Time Piece

Time Piece

Time Piece

Starting in mid-1964, Jim Henson began work on a side passion project that again speaks to the fact that puppetry not only wasn’t his only form of artistic expression but perhaps wasn’t even his favorite. And if that’s not necessarily the case, it at least underlines his lifelong desire to pursue other forms of storytelling and film-making. At this point, puppetry paid the bills, and he certainly enjoyed it, but he wanted more. He considered himself more of a visual artist and designer than a puppeteer (and interestingly, his later Muppet departures such as The Dark Crystal and Labyrinth would wed his love for complex worldbuilding through scenic design and art with the most advanced puppetry the world had ever seen), and in this 8-minute-long short film, which he originally called Time to Go before finally settling on Time Piece, he was able to fully indulge that part of himself.

 

Time Piece is a strange, artsy little film that is essentially about a man who, in Jerry Juhl’s words, was “running from time,” like both the narrator of “Tick Tock Sick,” and Jim himself. Significantly, Jim actually stars in the film as the man being relentlessly harassed by the constant ticking of the clock. As I discussed in the post I just linked to, Jim was always aware that despite his thousands of creative ambitions, he’d only ever be able to complete a small fraction of them, and so he was always working as hard as he could on as much as he could. The fact that he spent almost a year on Time Piece, gradually filming small pieces of the project in between continuing to do his day job, which consisted of The Jimmy Dean Show, commercials, and other TV appearances, speaks to that.
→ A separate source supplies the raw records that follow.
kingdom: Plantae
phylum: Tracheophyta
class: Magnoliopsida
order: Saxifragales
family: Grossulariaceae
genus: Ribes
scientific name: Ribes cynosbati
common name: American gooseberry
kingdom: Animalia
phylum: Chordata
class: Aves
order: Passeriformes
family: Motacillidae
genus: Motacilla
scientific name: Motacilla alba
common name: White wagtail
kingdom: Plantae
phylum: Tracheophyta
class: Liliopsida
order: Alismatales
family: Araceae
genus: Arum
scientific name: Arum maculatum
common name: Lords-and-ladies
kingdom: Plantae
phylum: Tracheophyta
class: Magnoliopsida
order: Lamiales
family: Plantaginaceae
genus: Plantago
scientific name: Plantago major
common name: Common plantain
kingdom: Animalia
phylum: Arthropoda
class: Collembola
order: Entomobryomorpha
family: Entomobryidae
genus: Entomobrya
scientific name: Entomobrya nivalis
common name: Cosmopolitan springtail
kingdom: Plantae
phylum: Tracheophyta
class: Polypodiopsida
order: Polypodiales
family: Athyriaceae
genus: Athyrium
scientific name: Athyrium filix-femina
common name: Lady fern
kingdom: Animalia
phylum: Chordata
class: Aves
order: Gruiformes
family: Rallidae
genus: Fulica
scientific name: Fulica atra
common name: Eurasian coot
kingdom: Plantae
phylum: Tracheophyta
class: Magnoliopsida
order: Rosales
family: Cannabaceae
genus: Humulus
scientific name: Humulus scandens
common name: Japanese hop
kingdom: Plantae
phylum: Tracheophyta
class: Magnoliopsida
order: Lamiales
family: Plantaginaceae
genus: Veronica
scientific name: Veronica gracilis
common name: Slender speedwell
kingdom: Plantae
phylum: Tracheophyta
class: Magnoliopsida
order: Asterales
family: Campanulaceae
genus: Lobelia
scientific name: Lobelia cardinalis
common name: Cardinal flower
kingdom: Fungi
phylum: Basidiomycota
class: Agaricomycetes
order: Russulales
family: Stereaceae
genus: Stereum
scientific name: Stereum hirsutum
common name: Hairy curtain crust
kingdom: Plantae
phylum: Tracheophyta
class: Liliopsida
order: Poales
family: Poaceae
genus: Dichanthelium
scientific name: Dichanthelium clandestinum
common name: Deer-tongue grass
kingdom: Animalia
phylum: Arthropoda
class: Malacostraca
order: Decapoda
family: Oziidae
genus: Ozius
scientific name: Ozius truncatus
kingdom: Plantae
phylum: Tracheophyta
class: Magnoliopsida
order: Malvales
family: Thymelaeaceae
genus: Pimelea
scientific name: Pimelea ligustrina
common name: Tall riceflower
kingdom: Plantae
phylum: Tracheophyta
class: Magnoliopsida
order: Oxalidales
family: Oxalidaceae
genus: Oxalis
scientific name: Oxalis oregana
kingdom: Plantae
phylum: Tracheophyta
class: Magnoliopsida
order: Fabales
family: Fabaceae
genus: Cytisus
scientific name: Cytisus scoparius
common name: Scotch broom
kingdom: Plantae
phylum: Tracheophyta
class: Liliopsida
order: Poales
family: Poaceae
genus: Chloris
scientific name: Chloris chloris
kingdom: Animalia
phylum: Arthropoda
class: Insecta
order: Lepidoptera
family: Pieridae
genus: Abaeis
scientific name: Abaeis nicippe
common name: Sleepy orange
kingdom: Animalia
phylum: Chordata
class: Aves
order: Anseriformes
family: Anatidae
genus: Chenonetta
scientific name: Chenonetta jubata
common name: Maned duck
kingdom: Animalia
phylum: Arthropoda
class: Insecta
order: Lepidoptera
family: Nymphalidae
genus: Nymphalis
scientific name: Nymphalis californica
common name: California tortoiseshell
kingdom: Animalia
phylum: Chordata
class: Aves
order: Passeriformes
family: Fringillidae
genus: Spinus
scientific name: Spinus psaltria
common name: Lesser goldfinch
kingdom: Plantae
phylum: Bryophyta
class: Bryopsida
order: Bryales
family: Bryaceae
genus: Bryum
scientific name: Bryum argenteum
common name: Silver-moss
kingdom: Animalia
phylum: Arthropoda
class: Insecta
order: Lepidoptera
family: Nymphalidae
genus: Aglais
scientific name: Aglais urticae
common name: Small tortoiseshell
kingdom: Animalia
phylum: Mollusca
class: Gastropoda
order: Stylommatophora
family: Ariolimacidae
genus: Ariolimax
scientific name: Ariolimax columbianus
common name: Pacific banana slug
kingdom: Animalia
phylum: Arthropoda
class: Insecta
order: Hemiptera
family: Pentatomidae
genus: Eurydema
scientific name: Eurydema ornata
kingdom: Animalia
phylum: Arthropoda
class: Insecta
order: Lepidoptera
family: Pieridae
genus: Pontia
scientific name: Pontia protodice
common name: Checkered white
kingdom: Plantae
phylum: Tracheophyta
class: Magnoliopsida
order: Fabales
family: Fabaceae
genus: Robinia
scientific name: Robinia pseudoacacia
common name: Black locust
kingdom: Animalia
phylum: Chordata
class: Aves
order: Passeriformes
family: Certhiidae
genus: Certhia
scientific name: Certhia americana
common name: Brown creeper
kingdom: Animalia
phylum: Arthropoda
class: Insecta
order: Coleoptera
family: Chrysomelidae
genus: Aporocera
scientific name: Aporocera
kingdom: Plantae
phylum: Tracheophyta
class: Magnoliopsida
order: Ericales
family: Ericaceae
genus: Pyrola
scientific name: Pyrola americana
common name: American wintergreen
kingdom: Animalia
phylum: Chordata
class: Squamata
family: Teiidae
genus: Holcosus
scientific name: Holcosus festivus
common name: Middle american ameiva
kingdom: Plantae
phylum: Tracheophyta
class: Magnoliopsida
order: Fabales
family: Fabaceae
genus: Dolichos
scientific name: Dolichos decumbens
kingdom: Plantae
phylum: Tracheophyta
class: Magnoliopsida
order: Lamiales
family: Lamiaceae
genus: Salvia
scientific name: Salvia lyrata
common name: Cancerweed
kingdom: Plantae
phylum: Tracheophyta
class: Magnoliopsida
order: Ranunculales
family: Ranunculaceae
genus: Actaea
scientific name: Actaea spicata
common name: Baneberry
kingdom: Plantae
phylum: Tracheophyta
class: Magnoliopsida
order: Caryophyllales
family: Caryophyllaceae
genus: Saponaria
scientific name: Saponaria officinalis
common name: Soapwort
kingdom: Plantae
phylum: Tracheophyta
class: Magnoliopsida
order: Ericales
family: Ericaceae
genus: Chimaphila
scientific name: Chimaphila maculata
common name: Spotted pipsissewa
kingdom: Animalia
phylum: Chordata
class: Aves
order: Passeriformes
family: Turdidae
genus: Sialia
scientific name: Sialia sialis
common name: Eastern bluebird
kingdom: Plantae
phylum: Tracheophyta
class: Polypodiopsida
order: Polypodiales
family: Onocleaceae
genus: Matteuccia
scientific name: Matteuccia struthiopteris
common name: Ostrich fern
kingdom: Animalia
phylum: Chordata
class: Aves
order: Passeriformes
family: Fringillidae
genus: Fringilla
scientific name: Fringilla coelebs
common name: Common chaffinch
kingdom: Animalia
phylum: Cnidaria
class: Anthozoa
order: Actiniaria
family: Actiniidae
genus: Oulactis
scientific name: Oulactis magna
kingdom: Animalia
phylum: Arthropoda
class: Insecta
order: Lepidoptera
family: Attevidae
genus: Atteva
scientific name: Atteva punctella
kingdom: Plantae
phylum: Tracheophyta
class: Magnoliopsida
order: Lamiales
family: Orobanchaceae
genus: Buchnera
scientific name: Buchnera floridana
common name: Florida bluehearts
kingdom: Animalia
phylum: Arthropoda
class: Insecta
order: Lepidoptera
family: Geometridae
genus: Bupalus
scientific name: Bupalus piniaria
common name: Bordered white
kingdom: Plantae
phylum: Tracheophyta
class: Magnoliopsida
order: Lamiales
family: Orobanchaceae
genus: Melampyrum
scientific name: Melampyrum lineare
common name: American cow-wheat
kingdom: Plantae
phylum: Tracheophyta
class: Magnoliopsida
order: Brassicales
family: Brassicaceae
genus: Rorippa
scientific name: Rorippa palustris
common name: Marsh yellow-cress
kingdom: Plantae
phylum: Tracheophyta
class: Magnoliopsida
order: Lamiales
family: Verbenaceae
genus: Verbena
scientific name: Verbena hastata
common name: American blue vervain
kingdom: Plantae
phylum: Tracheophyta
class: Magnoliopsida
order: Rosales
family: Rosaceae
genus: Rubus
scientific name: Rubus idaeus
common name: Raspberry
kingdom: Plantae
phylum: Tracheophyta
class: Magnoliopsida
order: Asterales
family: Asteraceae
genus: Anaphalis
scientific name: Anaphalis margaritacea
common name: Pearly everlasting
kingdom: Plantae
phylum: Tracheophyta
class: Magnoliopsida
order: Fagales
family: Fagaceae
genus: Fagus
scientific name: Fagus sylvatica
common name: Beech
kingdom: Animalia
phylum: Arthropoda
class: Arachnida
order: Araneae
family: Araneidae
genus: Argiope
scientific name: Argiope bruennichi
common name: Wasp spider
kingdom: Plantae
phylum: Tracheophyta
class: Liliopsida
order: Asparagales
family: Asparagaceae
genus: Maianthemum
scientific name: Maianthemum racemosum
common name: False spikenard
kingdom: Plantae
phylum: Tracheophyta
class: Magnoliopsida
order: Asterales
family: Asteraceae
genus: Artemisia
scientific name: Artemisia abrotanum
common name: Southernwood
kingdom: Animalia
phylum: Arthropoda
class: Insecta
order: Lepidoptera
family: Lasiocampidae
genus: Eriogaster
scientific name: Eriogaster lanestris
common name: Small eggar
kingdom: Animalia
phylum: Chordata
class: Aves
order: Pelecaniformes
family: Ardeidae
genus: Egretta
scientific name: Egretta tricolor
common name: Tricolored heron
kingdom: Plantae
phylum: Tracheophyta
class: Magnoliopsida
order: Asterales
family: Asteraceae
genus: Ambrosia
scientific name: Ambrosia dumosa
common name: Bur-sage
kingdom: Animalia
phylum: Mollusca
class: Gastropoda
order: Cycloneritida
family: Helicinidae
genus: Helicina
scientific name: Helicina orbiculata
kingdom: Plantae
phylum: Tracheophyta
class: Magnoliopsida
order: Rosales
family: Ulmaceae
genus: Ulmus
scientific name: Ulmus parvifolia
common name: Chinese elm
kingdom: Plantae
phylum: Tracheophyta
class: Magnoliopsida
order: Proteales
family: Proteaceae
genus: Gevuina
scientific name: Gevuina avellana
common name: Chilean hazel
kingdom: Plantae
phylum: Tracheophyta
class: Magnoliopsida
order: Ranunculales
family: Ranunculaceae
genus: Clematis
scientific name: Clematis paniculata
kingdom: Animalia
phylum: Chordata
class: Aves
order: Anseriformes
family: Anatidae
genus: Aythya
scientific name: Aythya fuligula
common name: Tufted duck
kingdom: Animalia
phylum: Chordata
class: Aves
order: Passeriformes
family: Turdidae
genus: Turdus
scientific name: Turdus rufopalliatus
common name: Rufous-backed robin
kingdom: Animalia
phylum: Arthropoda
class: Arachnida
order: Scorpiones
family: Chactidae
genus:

Constantly, magically juggling seemingly hundreds of projects across the globe at once would later come to practically define his career.

 

Title card.

Title card.

As with the early Muppets and how Jim was able to see ahead of other puppeteers at the time, realizing that puppets designed for television would have to be different than ones meant for a theatre, and that puppeteers didn’t have to hide behind a stage but simply out of camera range, he saw further than other people in regards to other aspects of filmmaking too. With its very short shots and rapid-fire editing, Time Piece resembles a music video, an art form that didn’t exist yet but would be popular around 2 decades later. It also calls to mind a number of sequences in Jim’s short live-action pieces for Sesame Street.

 

Again, the entire film is about a man running from time, and in a way, that’s about it. However, Jim conveys this through a practically kaleidoscopic barrage of odd images and weird juxtapositions that are by turns, funny, bizarre, whimsical, and always intriguing. He intended it to be a visual representation of the stream-of-consciousness literary style, and it is definitely that. You can grasp for and even tease out particular moments of meaning but overall the intention is for the viewer to be chaotically bounced around, jarred, and hopefully also amused.

 

I had seen excerpts of the film in documentaries and museums before, but this is the first time I sat through the entire piece from start to finish, and a number of things really stood out to me. First and foremost is just what a genius Jim Henson was. The fact that, essentially on his free time and on a small budget, he was able to create an assemblage of such striking images and moods, some of which remain so impressive today you practically stop and wonder how he even accomplished them. Or, rather, you would, if you had time to mull any given image over before being instantly tossed into the next insane situation on screen. Jim wrote, starred in, and directed this film, and even composed its rat-a-tat musical score, along with creating the interstitial paper animated sequences, using the same techniques he did for Drums West and Shearing Animation.

 

Jim, post-dive.

Jim, post-dive.

And the timing for all the actions in each shot is perfectly timed to the score, which is composed of drum beats and other types of rhythmic noises. The fact that he was able to get each motion on screen and piece of choreography to so exactly match the music alone is an astounding feat. (Even if one weren’t to realize that it’s a film about running from time, it would be difficult to notice how it isn’t about the rhythms of everyday life, each action making its own sort of music, until the fantasy sequences leap into effect and take the film and the protagonist elsewhere.) Jim also was working entirely from storyboards that he drew himself, without a script. The film flows in such a way that it practically feels improvised and yet each moment was painstakingly planned out in advance.

 

Another thing that surprised me was how funny it is. On the one hand, Jim is clearly indulging in a more artsy, for-lack-of-a-better-word pretentious side than we usually see from him, with a great deal of pop-art-style imagery and deliberately unsubtle, in-your-face symbolism (and with nary a puppet in sight!), but on the other, the film has such a sense of cheerful, weird whimsy and copious tongue-in-cheek self-awareness that it undercuts any sense of performance art self-importance that sometimes mars similar work from other artists. Even those who generally have no interest in this sort of film–cough cough ME cough cough–can find themselves won over by its humor, as well as its jaw-dropping ability to, in shot after shot, show you probably the last thing you might have ever expected.